In 3d

A couple of short posts from Wellington-based artist Bronwyn Holloway-Smith has me revisiting my skepticism about 3d printing. I guess somewhere in the past I put it in the too hard to conceptualize basket and have only now come to to rethink that.

Ghosts in the form of gifts provides some lovely examples of using printing to recreate lost objects using images and information.

It Will Be Awesome if They Don’t Screw it Up is a short review of an article by the same name, and touches on the potential tension between people creating objects and the owners of the intellectual property behind the objects.

Someone may have mentioned it at NDF recently. We’re heading towards a world where copying things won’t just be copying a bit of music or some digital tv shows, but you’ll be able to make a 3d model of sculpture, objet d’art, or any kind of object.

And the tools for making them will only get better. Take this Te Papa record of a taha huahua (calabash). There are enough  images of it for someone, anywhere, to recreate it. What IP owners and guardians of cultural taonga will make of it remains to be seen, but right now it’s inevitability is fairly compelling.

(Dataset excerpt)
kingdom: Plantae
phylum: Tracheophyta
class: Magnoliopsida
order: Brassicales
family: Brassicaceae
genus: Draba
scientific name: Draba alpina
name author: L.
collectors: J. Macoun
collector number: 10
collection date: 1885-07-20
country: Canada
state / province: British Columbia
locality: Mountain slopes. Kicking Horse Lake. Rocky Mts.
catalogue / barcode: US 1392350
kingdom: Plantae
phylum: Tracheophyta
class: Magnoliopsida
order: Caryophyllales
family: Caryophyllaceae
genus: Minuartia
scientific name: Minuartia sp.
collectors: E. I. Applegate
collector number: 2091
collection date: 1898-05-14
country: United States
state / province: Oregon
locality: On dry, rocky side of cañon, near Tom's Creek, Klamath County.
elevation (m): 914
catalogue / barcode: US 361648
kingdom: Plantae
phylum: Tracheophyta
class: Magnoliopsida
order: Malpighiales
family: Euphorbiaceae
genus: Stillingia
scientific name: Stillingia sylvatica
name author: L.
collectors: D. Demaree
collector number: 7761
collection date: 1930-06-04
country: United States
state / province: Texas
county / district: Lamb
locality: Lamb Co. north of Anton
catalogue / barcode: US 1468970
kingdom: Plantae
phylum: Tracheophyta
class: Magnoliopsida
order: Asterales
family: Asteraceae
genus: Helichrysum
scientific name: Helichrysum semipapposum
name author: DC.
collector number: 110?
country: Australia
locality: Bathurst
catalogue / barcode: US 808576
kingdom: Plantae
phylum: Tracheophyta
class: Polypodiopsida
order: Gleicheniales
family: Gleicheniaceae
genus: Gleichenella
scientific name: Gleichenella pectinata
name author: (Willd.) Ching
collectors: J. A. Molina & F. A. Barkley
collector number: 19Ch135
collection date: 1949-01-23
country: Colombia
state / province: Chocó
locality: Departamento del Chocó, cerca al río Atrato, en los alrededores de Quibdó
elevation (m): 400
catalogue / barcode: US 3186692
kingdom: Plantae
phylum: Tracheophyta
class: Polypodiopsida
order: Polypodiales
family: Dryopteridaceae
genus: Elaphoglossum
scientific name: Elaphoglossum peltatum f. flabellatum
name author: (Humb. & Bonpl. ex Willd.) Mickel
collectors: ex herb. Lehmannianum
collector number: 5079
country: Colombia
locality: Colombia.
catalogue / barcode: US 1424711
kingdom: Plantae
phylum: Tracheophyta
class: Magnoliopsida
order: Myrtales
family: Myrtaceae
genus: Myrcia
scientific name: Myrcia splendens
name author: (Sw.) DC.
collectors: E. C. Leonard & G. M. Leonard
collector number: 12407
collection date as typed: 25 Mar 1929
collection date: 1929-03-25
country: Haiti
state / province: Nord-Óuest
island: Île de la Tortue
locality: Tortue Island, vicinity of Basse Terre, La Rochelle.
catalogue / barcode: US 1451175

Written tasks:
1: Duplicate the section of the 3d printing post that begins with the words "Ghosts in the" and ends with "behind the objects.".
2: According to the 3d printing post, what object is described in the Te Papa record it mentions?
3: Take the 3d printing post further by continuing it on from its final sentence.
The data were obtained from a different source than the 3d printing post.

Task results:
1:
Ghosts in the form of gifts provides some lovely examples of using printing to recreate lost objects using images and information.

It Will Be Awesome if They Don’t Screw it Up is a short review of an article by the same name, and touches on the potential tension between people creating objects and the owners of the intellectual property behind the objects.

2: A taha huahua (calabash).

3:
For more on re-use, appropriation, creativity, and intellectual property, try this New York Times article, Apropos Appropriation.

Open letter to cultural collecting organisations

Last week I spent two days at the NDF conference in Wellington. This is the lightning talk I wish I’d thought to give.

I work on web projects at the Ministry for Culture and Heritage.* We run some wonderful websites, sites like Te Ara, NZHistory, Vietnam War, 28th Maori Battalion, and others. They’re popular, especially the first two. Te Ara gets about a quarter of a million visits a month, NZHistory a bit under 200k. That’s not bad for government websites, in fact, it’s pretty bloody good.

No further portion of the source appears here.